Maths un peu

mona-equation

Purée de ta mère ! Un bruit d’enfer se dégage de ma bagnole au niveau des roues. Arrêt chez le garagiste qui sans hésiter diagnostique un problème de cardan. Quèsaco, lui lançais-je ? Avec la rapidité de l’éclair, il me jette à la face : le joint de cardan, dénommé abusivement cardan permet au moteur de transmettre l’énergie aux roues, indépendamment des oscillations que subissent ces roues du fait des inégalités de la chaussée.

C’est pas plus clair pour moi, mais ça en bouche un coin. Désarçonnée mais pas battue, je lui demande : et pourquoi cardan ? S’essuyant les pognes dans un tissu maculé de graisse, de sueur et de cambouis… il me regarde comme si je lui demandais de pondre un œuf. Sa maïs vissée sur les babines, il a le regard aussi vitreux que la pyramide du Louvre. Après un silence long comme un hiver sibérien, il finit par lâcher : on a toujours dit cardan, ma p’tite dame, un point c’est tout. Alors vous me la laissez votre chignole ?

Rentrée à pinces at home, je me jette sur l’ordi pour chercher tout ce qui se dit sur le cardan.

Illico, la toile me révèle que c’est le blaze d’un mathématicien Italien de la Renaissance : Girolamo Cardano. En plus, le rital, il était médecin, philosophe, astrologue. Et dans le genre savant touche à tout, il a rien à envier à Léonard de Vinci. Plus de deux cents ouvrages scientifiques au compteur, ça oblige au respect. Entre autres, Girolamo il a résolu les équations du troisième et quatrième degré. Il fut pionnier dans le domaine de la statistique et des probabilités. Il a établi le rapport entre la densité de l’air et celle de l’eau. En médecine, il élabora nombre d’onguents pour soulager la douleur et les infections.

Par contre, la vie du Macaroni, c’est pas la joie. Fils illégitime d’un jurisconsulte, sa mère lui répète qu’elle s’était faite tricoter le moujingue et que s’il était là, c’était pas voulu. Et pour appuyer son discours, elle lui flanque des baignes à lui faire cracher son dentier. Malgré tout, le petiot poursuit de brillantes études. Il se marida sur les 31 balais ; après douze ans, sa femme le rend veuf avec deux marmots à élever. L’ainé empoisonne son épouse et est exécuté. Son second fils le cambriole puis le dénonce à l’Inquisition. Avouez que ça fait beaucoup pour un seul homme.

Mais revenons sur ce second fils, Aldo. Pourquoi a-t-il volé son paternel ? Pour effacer des dettes de jeux. Il faut dire que Girolamo, il lui a passé le virus. Dans sa jeunesse, grâce à ses travaux sur les probabilités, il devient un redoutable joueur. Mais Aldo, c’était pas une lumière !

Quant à son arrestation sur dénonciation du fiston, c’est dû à sa passion pour l’astrologie. Et le bougre, il a voulu reconstituer l’horoscope du Christ et voulu démontrer que la mort de Jésus était due à la conjonction de deux planètes. Et l’inquisiteur, il rigole pas avec ces choses là. Cardano est condamné à une forte amende et jeté en prison. Radié de la fac et de revenus, il abjure pour retrouver la liberté.

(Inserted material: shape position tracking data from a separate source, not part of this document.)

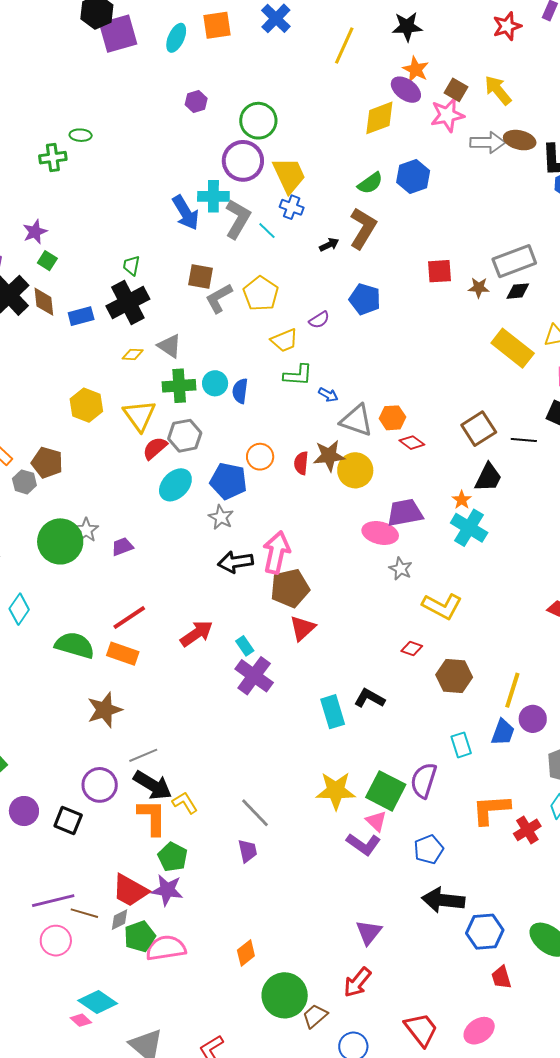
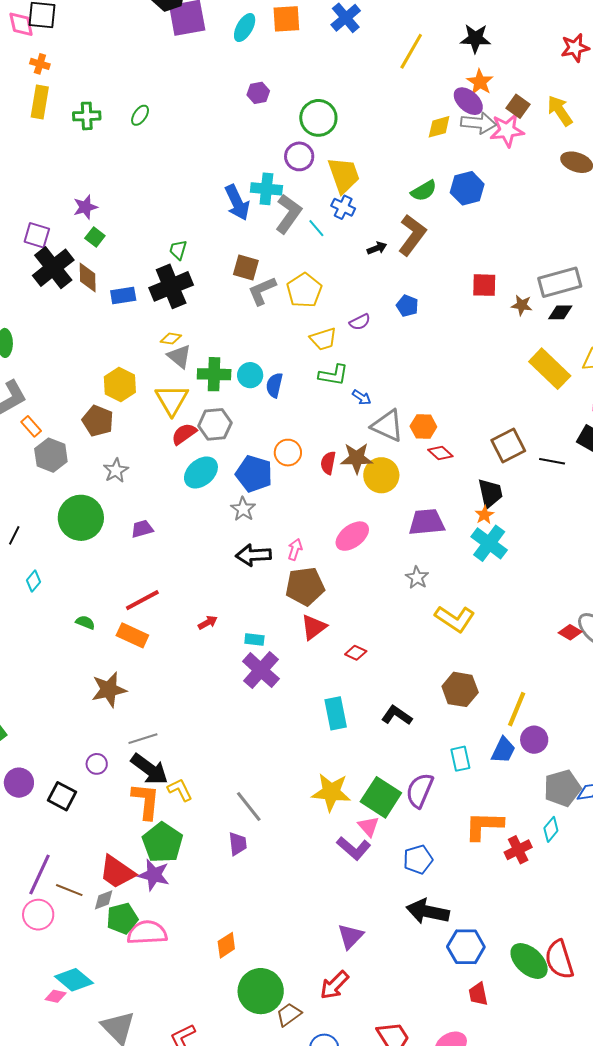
yellow diamond: (379, 118) -> (439, 127), size x0.7
green ellipse: (81, 135) -> (140, 115), turned -65
gray arrow: (488, 142) -> (479, 123), moved
green cross: (53, 158) -> (87, 116), moved
purple circle: (243, 161) -> (299, 156), size x0.7
blue pentagon: (365, 299) -> (407, 306), size x0.7
gray triangle: (170, 346) -> (179, 356), moved
brown pentagon: (47, 463) -> (98, 421), moved
black trapezoid: (488, 477) -> (490, 493), moved, turned -44
gray hexagon: (24, 482) -> (51, 455), size x1.4
gray star: (86, 530) -> (116, 470), moved
pink ellipse: (380, 533) -> (352, 536), moved, turned -56
pink arrow: (276, 552) -> (295, 549), size x0.5
cyan diamond: (19, 609) -> (33, 581), size x0.7
red arrow: (197, 634) -> (208, 623), size x0.6
green semicircle: (75, 645) -> (85, 622), size x0.5
cyan rectangle: (245, 646) -> (254, 639), turned -54
red diamond: (412, 649) -> (356, 653), moved
black L-shape: (369, 698) -> (397, 715), moved
purple circle: (100, 785) -> (97, 764), size x0.6
green pentagon: (173, 857) -> (163, 843), size x1.4
purple line: (53, 901) -> (39, 875), turned -57
pink diamond: (81, 1020) -> (56, 996), turned -35

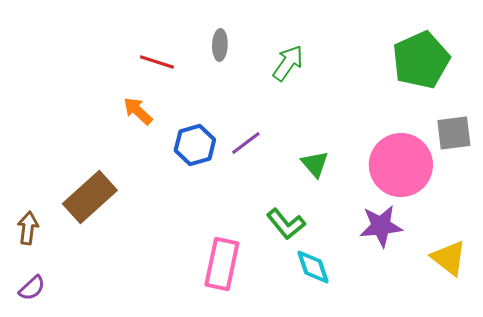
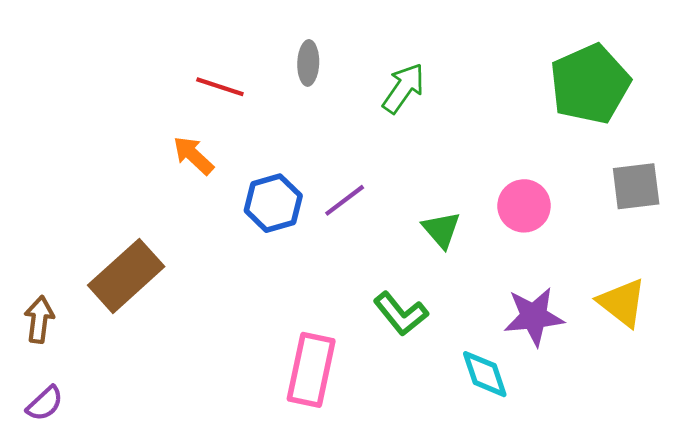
pink circle: (401, 165) -> (524, 206), moved, size x0.6
yellow triangle: (449, 258) -> (622, 303), moved
cyan diamond: (313, 267) -> (485, 374), moved

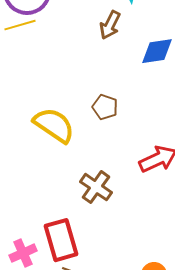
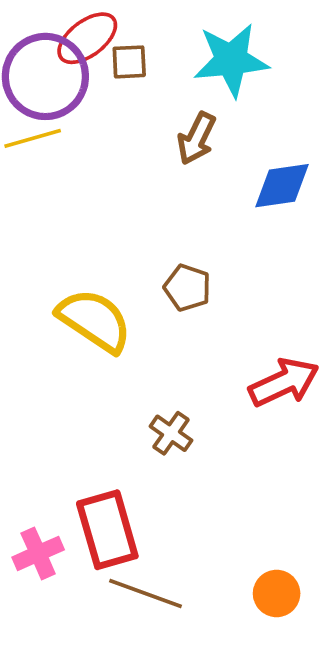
brown cross: (96, 187) -> (171, 433), size x0.7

Il finit sa vie à Rome et perçoit une pension du Pape. Le 21 septembre 1576, âgé de 75 ans, il meurt. De nombreux contemporains affirment que Cardano avait annoncé sa mort au jour exact. Comme une revanche d’astrologue. Mais des historiens sont persuadés qu’il s’est suicidé pour accomplir sa prédiction.

Autant vous dire que le garagiste, je ne lui ai parlé de Girolamo. Par contre, j’avais pas prévu que la réparation me couterait un bras. Bonne mère, le joint de Cardano, c’est cher.

Mona joint la culture à la mécanique.